A Stochastic Proximal Polyak Step Size
This work addresses the tuning and stability issues in stochastic optimization for regularized problems, which is incremental but important for practitioners in machine learning.
The authors tackled the challenge of adapting the stochastic Polyak step size (SPS) to handle regularization by developing ProxSPS, which only requires a lower bound for the loss rather than the entire objective, making it easier to tune and more stable. For image classification, ProxSPS performed as well as AdamW with minimal tuning and resulted in smaller weight parameters.

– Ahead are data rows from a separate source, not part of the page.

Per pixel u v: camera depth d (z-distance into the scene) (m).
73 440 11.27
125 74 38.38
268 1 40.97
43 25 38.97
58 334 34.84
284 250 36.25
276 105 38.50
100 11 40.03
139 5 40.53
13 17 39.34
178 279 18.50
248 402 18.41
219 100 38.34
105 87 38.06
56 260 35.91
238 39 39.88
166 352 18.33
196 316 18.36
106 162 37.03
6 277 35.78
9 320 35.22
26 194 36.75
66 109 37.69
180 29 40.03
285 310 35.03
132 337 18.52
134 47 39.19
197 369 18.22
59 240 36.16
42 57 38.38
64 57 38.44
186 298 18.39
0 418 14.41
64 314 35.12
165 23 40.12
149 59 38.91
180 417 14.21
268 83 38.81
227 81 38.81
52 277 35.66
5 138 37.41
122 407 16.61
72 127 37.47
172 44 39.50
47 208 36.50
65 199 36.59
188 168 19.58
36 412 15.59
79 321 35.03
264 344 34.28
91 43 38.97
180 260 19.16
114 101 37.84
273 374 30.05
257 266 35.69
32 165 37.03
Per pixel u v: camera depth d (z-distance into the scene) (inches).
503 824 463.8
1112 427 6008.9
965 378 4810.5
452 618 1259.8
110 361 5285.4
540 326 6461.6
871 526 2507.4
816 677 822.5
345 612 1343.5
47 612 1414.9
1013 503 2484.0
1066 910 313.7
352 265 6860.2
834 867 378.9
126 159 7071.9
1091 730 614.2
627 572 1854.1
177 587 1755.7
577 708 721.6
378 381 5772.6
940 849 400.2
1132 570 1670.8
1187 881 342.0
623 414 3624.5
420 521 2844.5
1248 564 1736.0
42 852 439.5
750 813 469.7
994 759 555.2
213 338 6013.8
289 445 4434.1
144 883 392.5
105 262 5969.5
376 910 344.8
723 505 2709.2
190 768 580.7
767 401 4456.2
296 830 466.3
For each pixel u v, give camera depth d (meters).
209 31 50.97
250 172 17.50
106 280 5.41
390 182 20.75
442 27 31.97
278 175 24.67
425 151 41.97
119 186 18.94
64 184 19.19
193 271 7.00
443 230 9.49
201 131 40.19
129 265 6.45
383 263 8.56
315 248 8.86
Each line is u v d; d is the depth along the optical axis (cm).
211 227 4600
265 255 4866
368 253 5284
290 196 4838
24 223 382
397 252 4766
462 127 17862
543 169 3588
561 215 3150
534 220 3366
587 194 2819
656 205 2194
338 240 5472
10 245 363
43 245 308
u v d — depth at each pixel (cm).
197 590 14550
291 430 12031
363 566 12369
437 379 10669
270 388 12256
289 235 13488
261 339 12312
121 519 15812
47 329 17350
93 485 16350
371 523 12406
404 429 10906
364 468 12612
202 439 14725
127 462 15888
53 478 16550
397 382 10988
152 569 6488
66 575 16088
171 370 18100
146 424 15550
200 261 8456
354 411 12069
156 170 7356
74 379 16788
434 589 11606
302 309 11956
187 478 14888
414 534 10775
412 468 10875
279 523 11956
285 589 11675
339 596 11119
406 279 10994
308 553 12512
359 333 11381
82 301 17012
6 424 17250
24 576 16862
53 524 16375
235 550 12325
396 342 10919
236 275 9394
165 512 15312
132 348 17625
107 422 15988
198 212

Recently, the stochastic Polyak step size (SPS) has emerged as a competitive adaptive step size scheme for stochastic gradient descent. Here we develop ProxSPS, a proximal variant of SPS that can handle regularization terms. Developing a proximal variant of SPS is particularly important, since SPS requires a lower bound of the objective function to work well. When the objective function is the sum of a loss and a regularizer, available estimates of a lower bound of the sum can be loose. In contrast, ProxSPS only requires a lower bound for the loss which is often readily available. As a consequence, we show that ProxSPS is easier to tune and more stable in the presence of regularization. Furthermore for image classification tasks, ProxSPS performs as well as AdamW with little to no tuning, and results in a network with smaller weight parameters. We also provide an extensive convergence analysis for ProxSPS that includes the non-smooth, smooth, weakly convex and strongly convex setting.